EXERCISE BRIEF:
Reproduce exactly the lines below, from the first one through the line containing "ản phẩm cần thiết để thực hiện thí nghiệm", and omit any pictures.

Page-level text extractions
=== Section Start ===

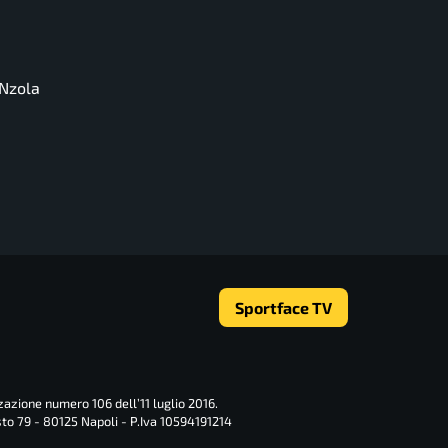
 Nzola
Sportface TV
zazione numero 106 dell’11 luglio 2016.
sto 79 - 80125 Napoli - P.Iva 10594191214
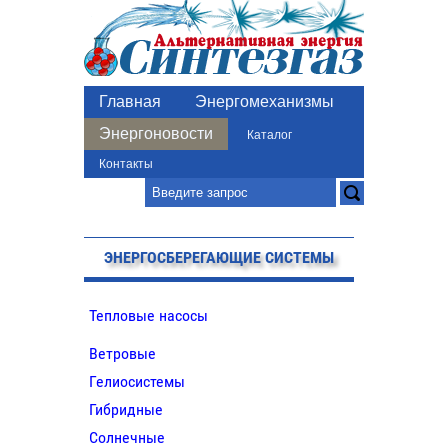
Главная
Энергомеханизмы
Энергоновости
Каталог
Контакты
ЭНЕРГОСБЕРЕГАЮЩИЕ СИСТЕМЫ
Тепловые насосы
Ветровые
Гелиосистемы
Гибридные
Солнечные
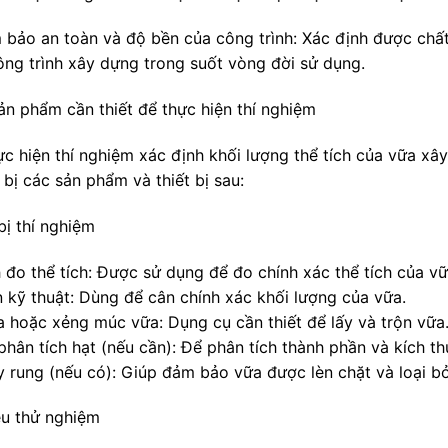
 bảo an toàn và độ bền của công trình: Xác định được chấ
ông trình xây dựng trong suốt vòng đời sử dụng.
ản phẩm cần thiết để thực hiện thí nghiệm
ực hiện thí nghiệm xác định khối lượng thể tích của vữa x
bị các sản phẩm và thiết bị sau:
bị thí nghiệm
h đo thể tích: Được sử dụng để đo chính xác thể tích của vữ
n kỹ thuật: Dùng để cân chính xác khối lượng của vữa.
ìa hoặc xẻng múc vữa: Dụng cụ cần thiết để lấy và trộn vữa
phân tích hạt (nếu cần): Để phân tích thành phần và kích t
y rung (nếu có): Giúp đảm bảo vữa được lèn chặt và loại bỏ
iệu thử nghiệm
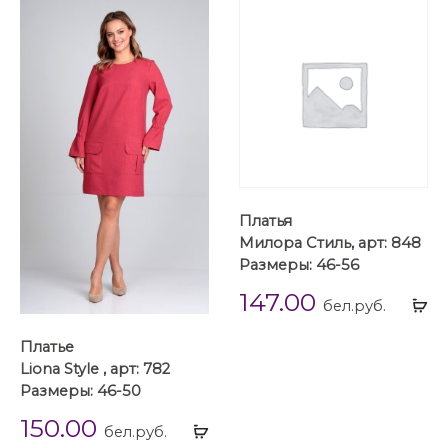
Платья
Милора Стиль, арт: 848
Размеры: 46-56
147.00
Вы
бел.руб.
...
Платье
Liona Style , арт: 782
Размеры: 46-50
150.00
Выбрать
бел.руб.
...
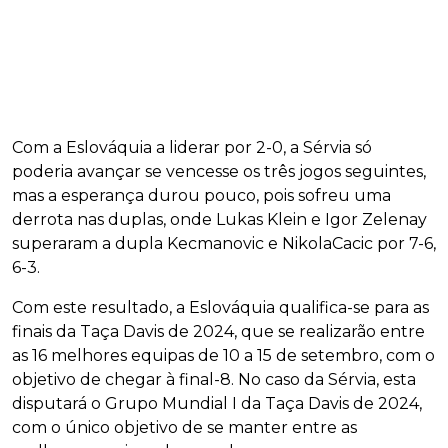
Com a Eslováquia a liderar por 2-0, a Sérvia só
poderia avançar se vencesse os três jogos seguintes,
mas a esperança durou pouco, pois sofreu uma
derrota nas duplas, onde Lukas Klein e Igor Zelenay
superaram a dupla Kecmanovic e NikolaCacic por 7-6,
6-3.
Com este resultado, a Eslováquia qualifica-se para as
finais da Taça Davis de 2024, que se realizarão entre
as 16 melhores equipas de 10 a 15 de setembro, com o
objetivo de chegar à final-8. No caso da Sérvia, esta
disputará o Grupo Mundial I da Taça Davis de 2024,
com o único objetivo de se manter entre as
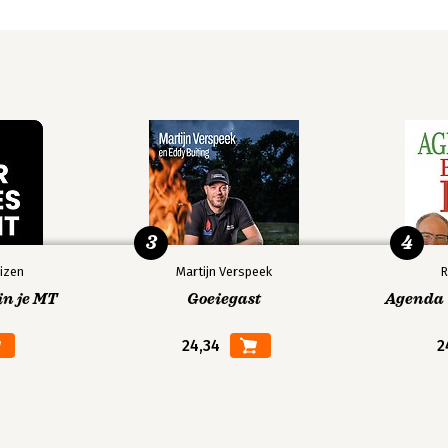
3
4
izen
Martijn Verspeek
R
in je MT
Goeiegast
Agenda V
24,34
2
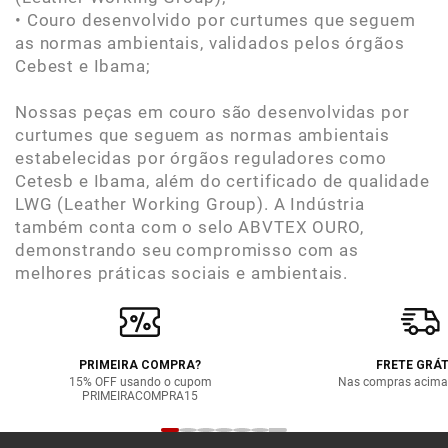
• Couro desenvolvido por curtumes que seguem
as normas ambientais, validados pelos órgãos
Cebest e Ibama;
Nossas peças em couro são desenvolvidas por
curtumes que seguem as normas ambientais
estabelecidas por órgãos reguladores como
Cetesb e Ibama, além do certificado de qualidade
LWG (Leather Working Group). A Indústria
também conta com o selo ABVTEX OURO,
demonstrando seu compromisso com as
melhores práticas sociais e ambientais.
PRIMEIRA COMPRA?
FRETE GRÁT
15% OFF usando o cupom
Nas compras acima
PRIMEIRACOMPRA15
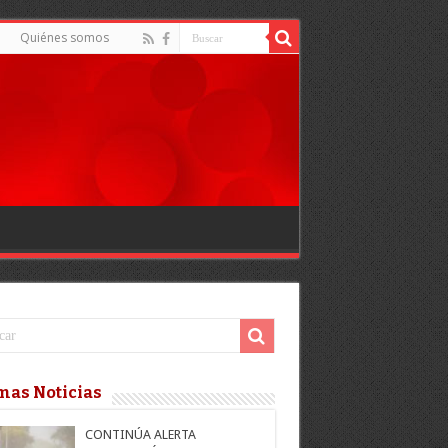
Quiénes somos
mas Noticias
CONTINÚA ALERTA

=== Section End ===

TASK RESULT:
 Nzola
Sportface TV
zazione numero 106 dell’11 luglio 2016.
sto 79 - 80125 Napoli - P.Iva 10594191214
Главная
Энергомеханизмы
Энергоновости
Каталог
Контакты
ЭНЕРГОСБЕРЕГАЮЩИЕ СИСТЕМЫ
Тепловые насосы
Ветровые
Гелиосистемы
Гибридные
Солнечные
 bảo an toàn và độ bền của công trình: Xác định được chấ
ông trình xây dựng trong suốt vòng đời sử dụng.
ản phẩm cần thiết để thực hiện thí nghiệm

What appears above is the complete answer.